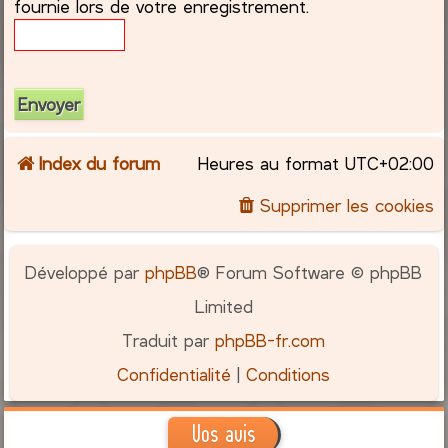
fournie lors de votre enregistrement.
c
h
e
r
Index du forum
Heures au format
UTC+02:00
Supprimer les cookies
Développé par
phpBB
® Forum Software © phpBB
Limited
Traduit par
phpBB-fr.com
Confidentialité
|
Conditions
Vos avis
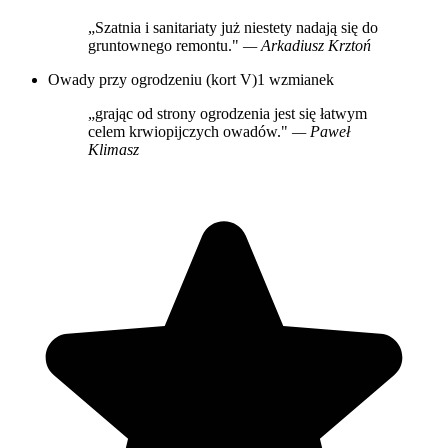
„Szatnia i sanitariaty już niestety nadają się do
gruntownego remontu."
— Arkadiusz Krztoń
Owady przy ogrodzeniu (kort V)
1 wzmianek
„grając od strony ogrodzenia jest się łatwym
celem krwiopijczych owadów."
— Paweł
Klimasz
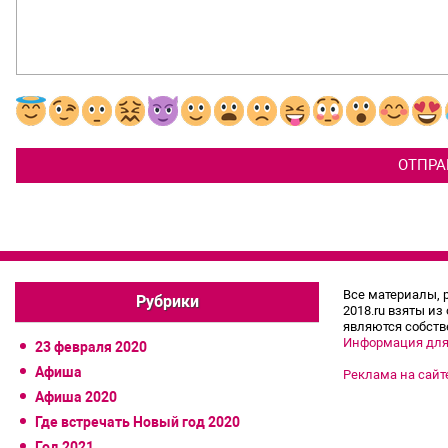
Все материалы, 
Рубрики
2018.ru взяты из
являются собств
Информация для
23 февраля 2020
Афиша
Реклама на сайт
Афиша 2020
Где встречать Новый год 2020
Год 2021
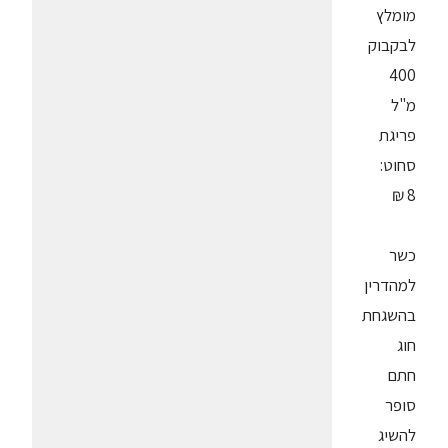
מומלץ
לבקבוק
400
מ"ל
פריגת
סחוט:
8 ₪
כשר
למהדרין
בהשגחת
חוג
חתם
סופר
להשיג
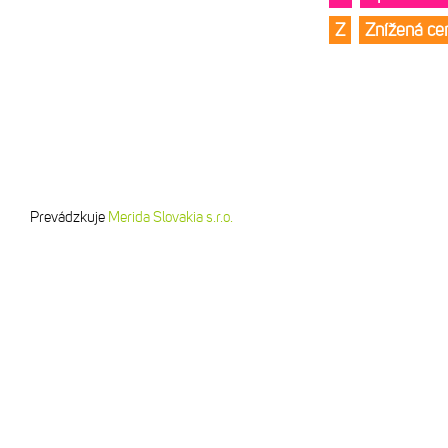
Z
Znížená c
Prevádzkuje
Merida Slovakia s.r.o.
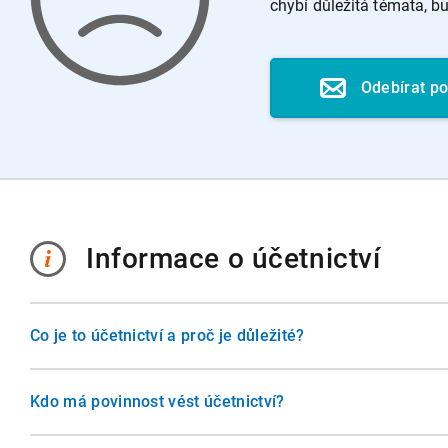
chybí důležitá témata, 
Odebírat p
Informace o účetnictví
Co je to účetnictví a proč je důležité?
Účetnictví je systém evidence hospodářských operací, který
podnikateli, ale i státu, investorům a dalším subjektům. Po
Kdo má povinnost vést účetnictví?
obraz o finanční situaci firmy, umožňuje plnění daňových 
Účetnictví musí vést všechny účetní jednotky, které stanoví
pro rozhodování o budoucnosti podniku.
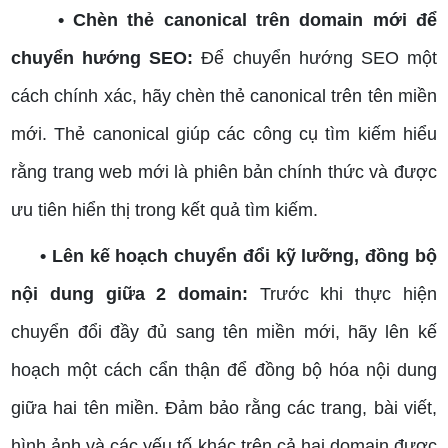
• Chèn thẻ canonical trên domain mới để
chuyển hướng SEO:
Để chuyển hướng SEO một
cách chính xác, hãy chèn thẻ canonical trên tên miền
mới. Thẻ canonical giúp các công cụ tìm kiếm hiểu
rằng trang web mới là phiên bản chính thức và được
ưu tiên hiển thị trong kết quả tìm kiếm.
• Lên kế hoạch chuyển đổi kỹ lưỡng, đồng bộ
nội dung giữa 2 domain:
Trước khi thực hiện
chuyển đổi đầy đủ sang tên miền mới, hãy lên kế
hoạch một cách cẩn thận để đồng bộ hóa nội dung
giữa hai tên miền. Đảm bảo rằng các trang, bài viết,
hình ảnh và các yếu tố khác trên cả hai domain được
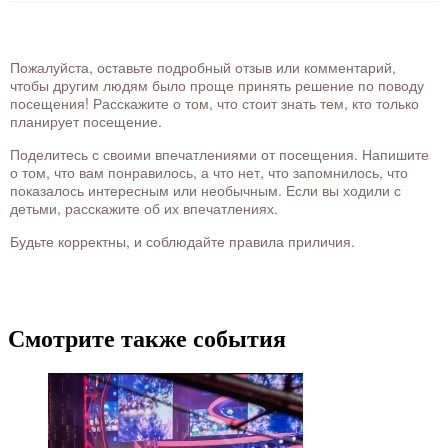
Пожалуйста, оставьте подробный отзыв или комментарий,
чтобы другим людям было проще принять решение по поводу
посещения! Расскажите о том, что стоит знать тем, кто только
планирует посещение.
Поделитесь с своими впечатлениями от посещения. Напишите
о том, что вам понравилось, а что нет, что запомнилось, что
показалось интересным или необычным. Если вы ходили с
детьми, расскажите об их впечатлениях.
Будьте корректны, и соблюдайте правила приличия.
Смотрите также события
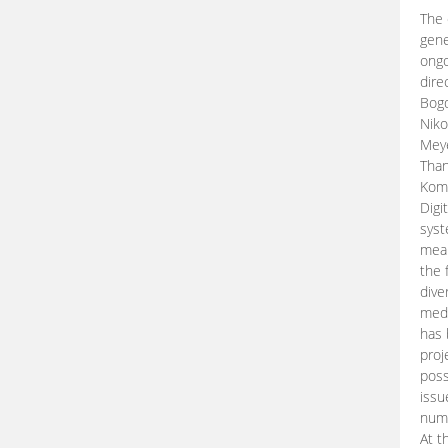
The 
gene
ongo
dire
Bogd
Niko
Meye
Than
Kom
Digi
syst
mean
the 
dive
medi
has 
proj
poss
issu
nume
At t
...
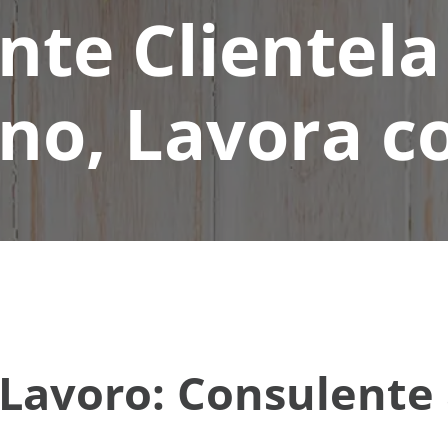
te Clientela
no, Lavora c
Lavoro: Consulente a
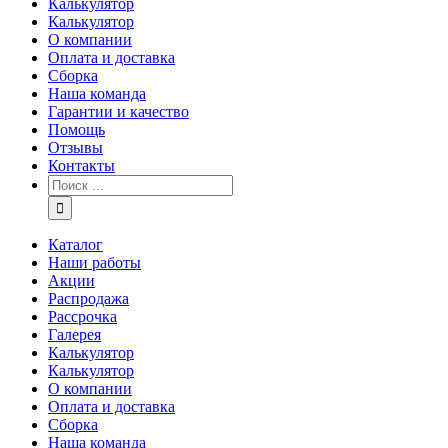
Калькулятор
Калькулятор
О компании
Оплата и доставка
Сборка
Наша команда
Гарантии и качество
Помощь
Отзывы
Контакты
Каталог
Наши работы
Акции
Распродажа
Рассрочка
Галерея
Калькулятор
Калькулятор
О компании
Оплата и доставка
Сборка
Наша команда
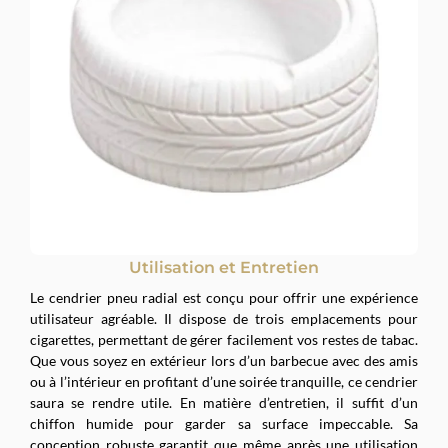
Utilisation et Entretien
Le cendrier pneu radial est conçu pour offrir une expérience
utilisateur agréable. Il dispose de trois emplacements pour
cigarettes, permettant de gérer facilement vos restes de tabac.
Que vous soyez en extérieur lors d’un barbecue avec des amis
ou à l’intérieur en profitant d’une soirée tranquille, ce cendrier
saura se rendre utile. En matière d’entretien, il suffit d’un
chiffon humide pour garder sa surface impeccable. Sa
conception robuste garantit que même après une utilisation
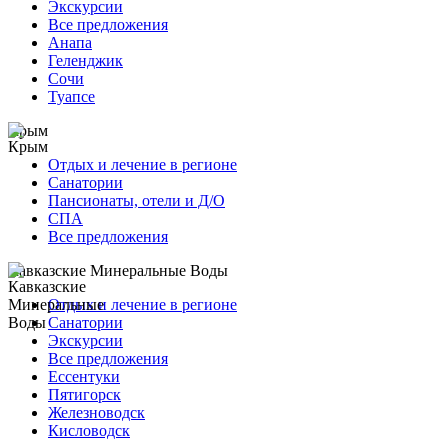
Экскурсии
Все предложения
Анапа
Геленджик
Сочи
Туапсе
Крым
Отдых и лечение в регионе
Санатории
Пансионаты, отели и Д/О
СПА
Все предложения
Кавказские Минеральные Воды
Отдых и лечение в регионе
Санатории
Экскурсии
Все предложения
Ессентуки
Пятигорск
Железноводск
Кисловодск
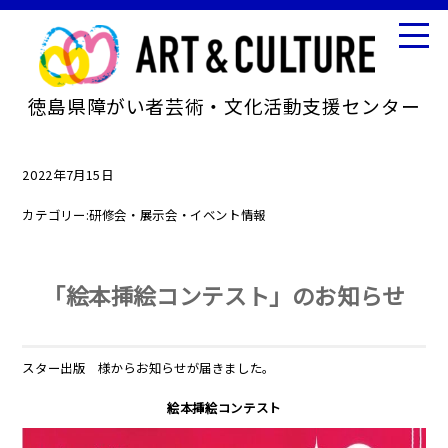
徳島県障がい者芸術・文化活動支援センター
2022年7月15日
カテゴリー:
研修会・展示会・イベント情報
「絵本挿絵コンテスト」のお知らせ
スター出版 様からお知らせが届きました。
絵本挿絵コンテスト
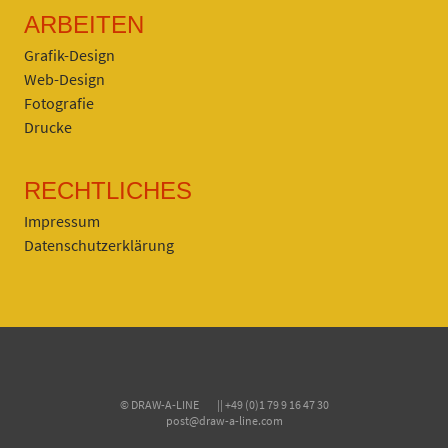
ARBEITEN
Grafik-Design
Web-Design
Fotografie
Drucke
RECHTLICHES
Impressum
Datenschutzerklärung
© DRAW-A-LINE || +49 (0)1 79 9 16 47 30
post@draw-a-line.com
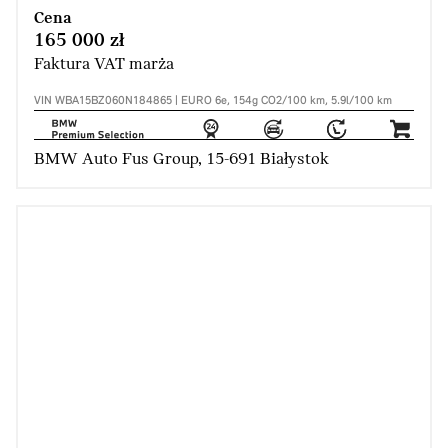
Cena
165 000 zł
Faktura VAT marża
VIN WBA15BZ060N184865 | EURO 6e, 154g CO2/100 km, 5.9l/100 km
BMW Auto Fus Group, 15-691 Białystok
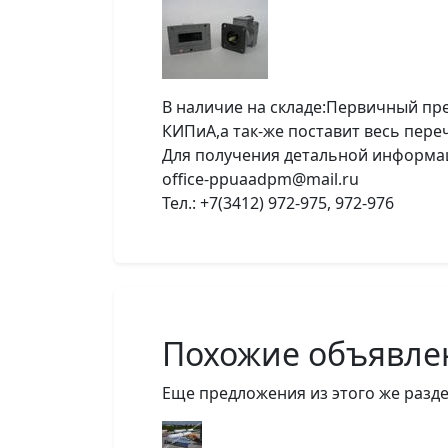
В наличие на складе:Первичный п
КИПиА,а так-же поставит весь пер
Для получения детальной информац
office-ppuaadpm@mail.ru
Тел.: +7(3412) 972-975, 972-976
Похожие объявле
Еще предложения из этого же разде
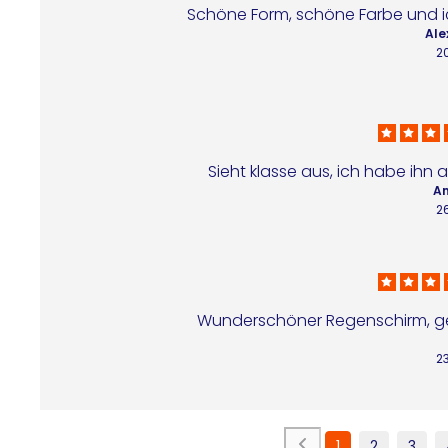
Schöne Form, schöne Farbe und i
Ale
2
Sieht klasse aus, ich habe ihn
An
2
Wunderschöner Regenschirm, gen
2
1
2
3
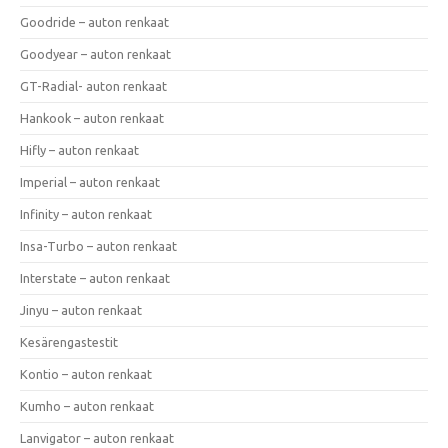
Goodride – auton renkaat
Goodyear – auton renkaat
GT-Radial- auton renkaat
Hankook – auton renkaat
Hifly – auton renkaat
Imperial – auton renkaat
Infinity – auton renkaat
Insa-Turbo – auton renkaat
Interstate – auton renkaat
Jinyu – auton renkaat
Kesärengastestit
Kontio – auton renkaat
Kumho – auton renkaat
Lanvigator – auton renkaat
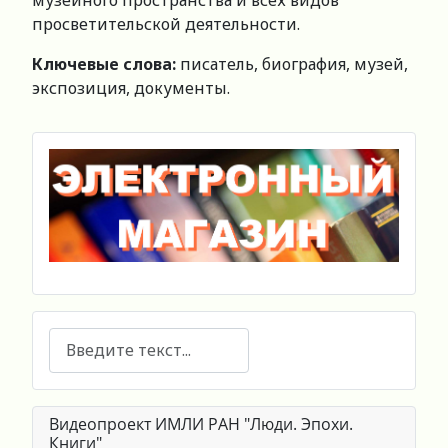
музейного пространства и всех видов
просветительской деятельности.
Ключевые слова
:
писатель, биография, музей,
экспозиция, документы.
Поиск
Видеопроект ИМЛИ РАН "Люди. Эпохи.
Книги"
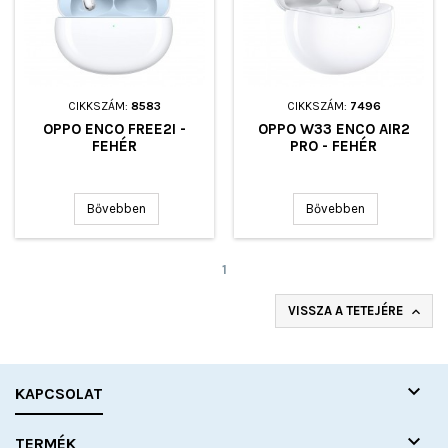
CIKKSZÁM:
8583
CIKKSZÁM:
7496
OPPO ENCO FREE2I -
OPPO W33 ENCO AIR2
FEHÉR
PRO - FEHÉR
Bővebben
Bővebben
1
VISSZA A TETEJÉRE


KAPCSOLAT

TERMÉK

> [Job] From the material above, give again exactly the lines from the one that contains "fournie lors de votre enregistrement." through the one that contains "Co je to účetnictví a proč je důležité?", and leave out the pictures.

> [Answer for this exercise]
fournie lors de votre enregistrement.
c
h
e
r
Index du forum
Heures au format
UTC+02:00
Supprimer les cookies
Développé par
phpBB
® Forum Software © phpBB
Limited
Traduit par
phpBB-fr.com
Confidentialité
|
Conditions
Vos avis
„Szatnia i sanitariaty już niestety nadają się do
gruntownego remontu."
— Arkadiusz Krztoń
Owady przy ogrodzeniu (kort V)
1 wzmianek
„grając od strony ogrodzenia jest się łatwym
celem krwiopijczych owadów."
— Paweł
Klimasz
Все материалы, 
Рубрики
2018.ru взяты из
являются собств
Информация для
23 февраля 2020
Афиша
Реклама на сайт
Афиша 2020
Где встречать Новый год 2020
Год 2021
מומלץ
לבקבוק
400
מ"ל
פריגת
סחוט:
8 ₪
כשר
למהדרין
בהשגחת
חוג
חתם
סופר
להשיג
Z
Znížená c
Prevádzkuje
Merida Slovakia s.r.o.
chybí důležitá témata, 
Odebírat p
Informace o účetnictví
Co je to účetnictví a proč je důležité?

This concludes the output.